Environmentally controlled body size changes in the Upper Ordovician bivalve Ambonychia

Daley, G.M., 1993
GSA Abstracts with Program 25(3):15

Ambonychia, an epibyssate suspension feeding bivalve, is one of the most common mollusks of the Cincinnatian Series (Upper Ordovician). It is found in depositional environments ranging from low energy, muddy substrates in relatively deep water, to high energy hard grounds above wave base. While overall morphology of Ambonychia seems to change very little, a detailed analysis of the size of individuals within the various depositional environments throughout the Cincinnatian Series shows a significant relationship between changes in Ambonychia shell size and changes in sea level.

Samples of Ambonychia were collected from various facies in each sequence of the Cincinnatian Series. Shell size measurements show a clear correlation between changes in environment, brought about by changes in sea level, and changes in the mean body size of Ambonychia within each facies. Body size is significantly larger in onshore facies than offshore facies. For example, the mean shell length for Ambonychia collected from the Kope Formation (below wave base, low energy facies) is 2.05+/- .16 cm. In contrast the mean shell length in the Bellevue (high energy, above wave base facies in the same sequence) is 4.55 +/- .58 cm.
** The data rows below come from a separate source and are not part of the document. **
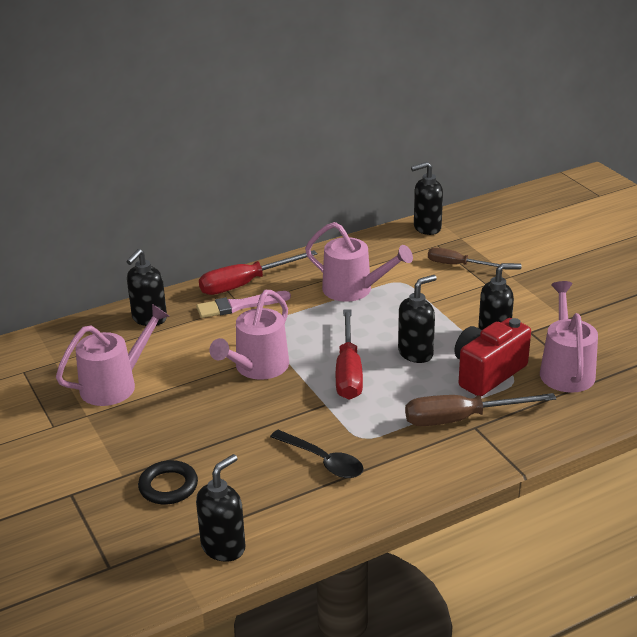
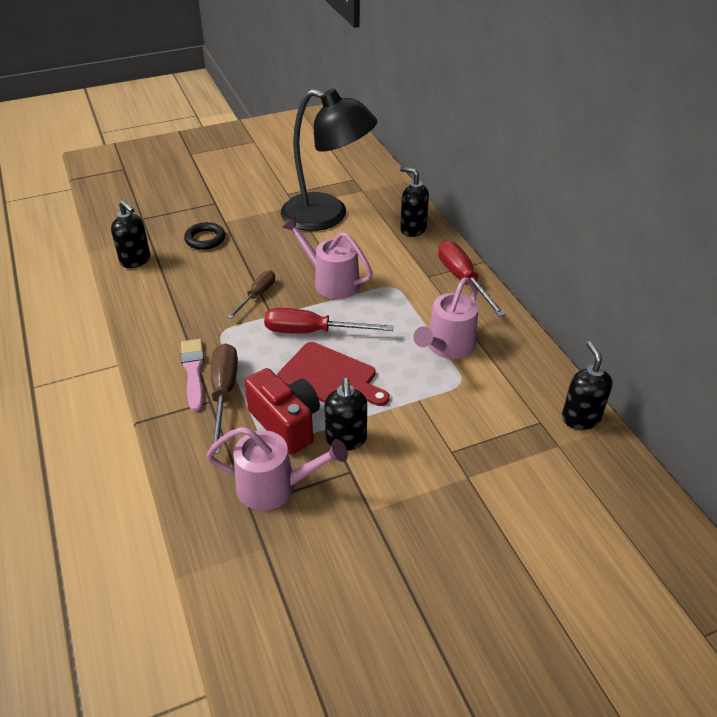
camera: 95 degrees right, 10 degrees up
pink watering can [56,304,169,406] -> black lamp [281,89,377,231]
pink brush [196,291,291,318] -> pink brush moved to [181,339,204,412]
black spoon [270,430,363,478] -> none
black soap dispenser [398,275,437,363] -> red cutting board [277,342,390,406]
brown screwdriver [428,247,501,267] -> brown screwdriver moved to [227,270,275,319]

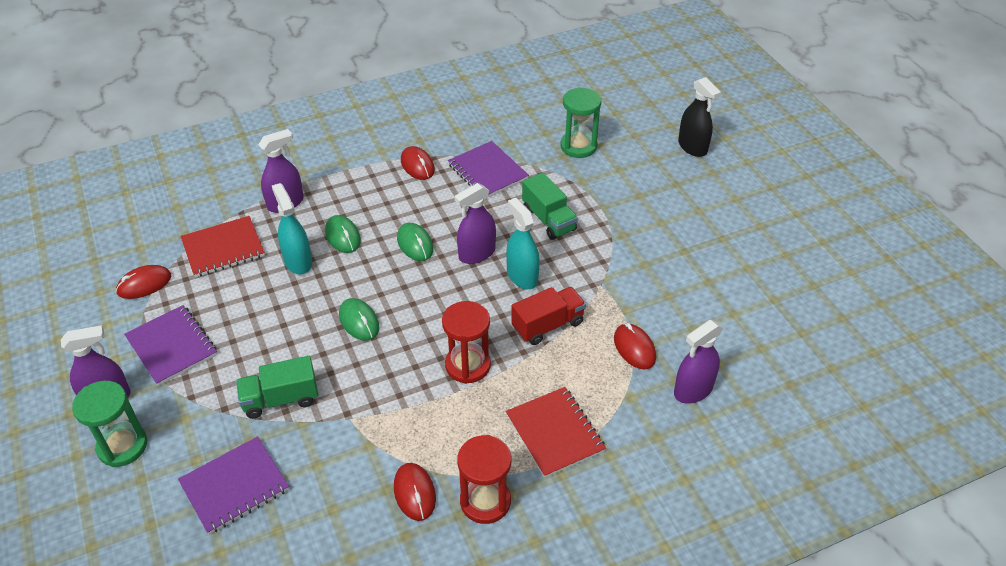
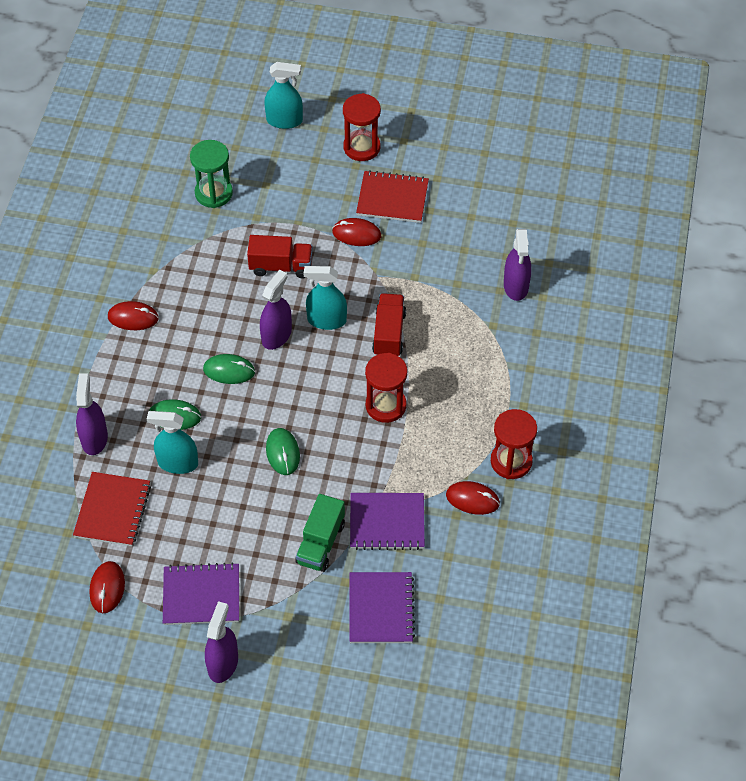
camera: 55 degrees left, 10 degrees up
green hourglass [72,381,148,467] -> none
green mouse [339,298,379,341] -> green mouse turned 75 degrees clockwise [266,428,300,475]
purple notebook [448,141,529,198] -> purple notebook moved to [350,493,425,550]
purple spray bottle [454,183,496,264] -> purple spray bottle turned 150 degrees counterclockwise [260,270,292,350]
red notebook [506,387,606,478] -> red notebook moved to [356,170,429,223]
green truck [522,172,578,240] -> red truck [247,235,313,279]
red mouse [614,323,656,369] -> red mouse moved to [332,218,381,246]
black spray bottle [678,77,721,157] -> turquoise spray bottle [264,62,303,129]
none -> red hourglass [343,93,381,161]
This pattern of Ambonychia shell size increasing as sea level falls is repeated through four regressional sequences in the Cincinnatian Series, and matches published sea level curves for the Cincinnatian Series rather well. Various causes for facies controlled changes in size have been proposed.
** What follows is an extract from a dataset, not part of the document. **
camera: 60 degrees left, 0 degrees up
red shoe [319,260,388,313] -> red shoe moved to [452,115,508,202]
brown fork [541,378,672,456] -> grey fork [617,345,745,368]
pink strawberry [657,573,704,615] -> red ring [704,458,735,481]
In general, the observed range of Ambonychia body size in facies early in the series is smaller than the range of sizes in equivalent facies later in the series. This trend could have any number of causes. What have been termed equivalent facies/environments may actually be radically different in some aspect important to Ambonychia, such as nutrient supply, terrigenous input, or water temperature. Species within the genus Ambonychia could have evolved coping mechanisms that allowed it a wider size variation than previously, or it may simply be a result of the development of greater variability within and between the various species of Ambonychia.